Diefstal door twee of meer verenigde personen.

Strafbaarheid van de verdachte
Er is geen omstandigheid aannemelijk geworden die de strafbaarheid van de verdachte uitsluit. De verdachte is dus strafbaar.
Vordering van de advocaat-generaal
De advocaat-generaal heeft gevorderd dat het vonnis waarvan beroep zal worden vernietigd en dat de verdachte ter zake van het ten laste gelegde zal worden veroordeeld tot een gevangenisstraf voor de duur van 3 weken.
Strafmotivering
Het hof heeft de op te leggen straf bepaald op grond van de ernst van het feit en de omstandigheden waaronder dit is begaan en op grond van de persoon en de persoonlijke omstandigheden van de verdachte, zoals daarvan is gebleken uit het onderzoek ter terechtzitting.
Daarbij heeft het hof in het bijzonder het volgende in aanmerking genomen.
De verdachte heeft zich samen met zijn mededader schuldig gemaakt aan diefstal van pakken babyvoeding bij Albert Heijn alwaar zij beiden op dat moment werkzaam waren.
Dergelijke delicten veroorzaken veel schade en overlast bij de benadeelden. Bovendien heeft hij misbruik gemaakt van het vertrouwen dat, gezien zijn functie, in hem werd gesteld.
Het hof heeft in het nadeel van de verdachte acht geslagen op een de verdachte betreffend uittreksel Justitiële Documentatie d.d. 25 augustus 2016, waaruit blijkt dat de verdachte eerder onherroepelijk is veroordeeld voor het plegen van strafbare feiten, waaronder voor vermogensdelicten. Dat heeft hem er kennelijk niet van weerhouden het onderhavige feit te plegen.
Het hof is van oordeel dat gelet op bovenvermelde justitiële documentatie, een geheel onvoorwaardelijke gevangenisstraf van na te melden duur een passende en geboden reactie vormt.
Toepasselijke wettelijke voorschriften
Het hof heeft gelet op artikel 311 van het Wetboek van Strafrecht, zoals het rechtens geldt dan wel gold.

BESLISSING

Het hof:
Vernietigt het vonnis waarvan beroep en doet opnieuw recht:
Verklaart zoals hiervoor overwogen bewezen dat de verdachte het primair ten laste gelegde heeft begaan.
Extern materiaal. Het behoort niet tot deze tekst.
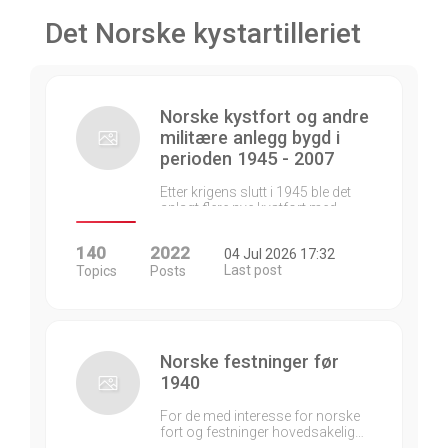
Det Norske kystartilleriet
Norske kystfort og andre
militære anlegg bygd i
perioden 1945 - 2007
Etter krigens slutt i 1945 ble det
anlagt flere nye kystfort med…
140
2022
04 Jul 2026 17:32
Last post
Topics
Posts
Norske festninger før
1940
For de med interesse for norske
fort og festninger hovedsakelig…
Verklaart niet bewezen hetgeen de verdachte meer of anders is ten laste gelegd dan hierboven is bewezen verklaard en spreekt de verdachte daarvan vrij.
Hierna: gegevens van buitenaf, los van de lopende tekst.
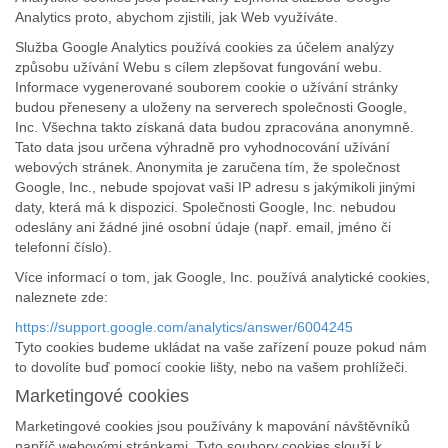
Analytics proto, abychom zjistili, jak Web využíváte.
Služba Google Analytics používá cookies za účelem analýzy
způsobu užívání Webu s cílem zlepšovat fungování webu.
Informace vygenerované souborem cookie o užívání stránky
budou přeneseny a uloženy na serverech společnosti Google,
Inc. Všechna takto získaná data budou zpracována anonymně.
Tato data jsou určena výhradně pro vyhodnocování užívání
webových stránek. Anonymita je zaručena tím, že společnost
Google, Inc., nebude spojovat vaši IP adresu s jakýmikoli jinými
daty, která má k dispozici. Společnosti Google, Inc. nebudou
odeslány ani žádné jiné osobní údaje (např. email, jméno či
telefonní číslo).
Více informací o tom, jak Google, Inc. používá analytické cookies,
naleznete zde:
https://support.google.com/analytics/answer/6004245
Tyto cookies budeme ukládat na vaše zařízení pouze pokud nám
to dovolíte buď pomocí cookie lišty, nebo na vašem prohlížeči.
Marketingové cookies
Marketingové cookies jsou používány k mapování návštěvníků
napříč webovými stránkami. Tyto soubory cookies slouží k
Verklaart het primair bewezen verklaarde strafbaar, kwalificeert dit als hiervoor vermeld en verklaart de verdachte strafbaar.
Veroordeelt de verdachte tot een
gevangenisstrafvoor de duur van
3 (drie) weken.
Dit arrest is gewezen door mr. M.L.C.C. Lückers,
mr. E.F. Lagerwerf-Vergunst en mr. J.T.F.M. van Krieken, in bijzijn van de griffier R. Luijken.
Het is uitgesproken op de openbare terechtzitting van het hof van 22 september 2016.
Mr. E.F. Lagerwerf-Vergunst is buiten staat dit arrest te ondertekenen.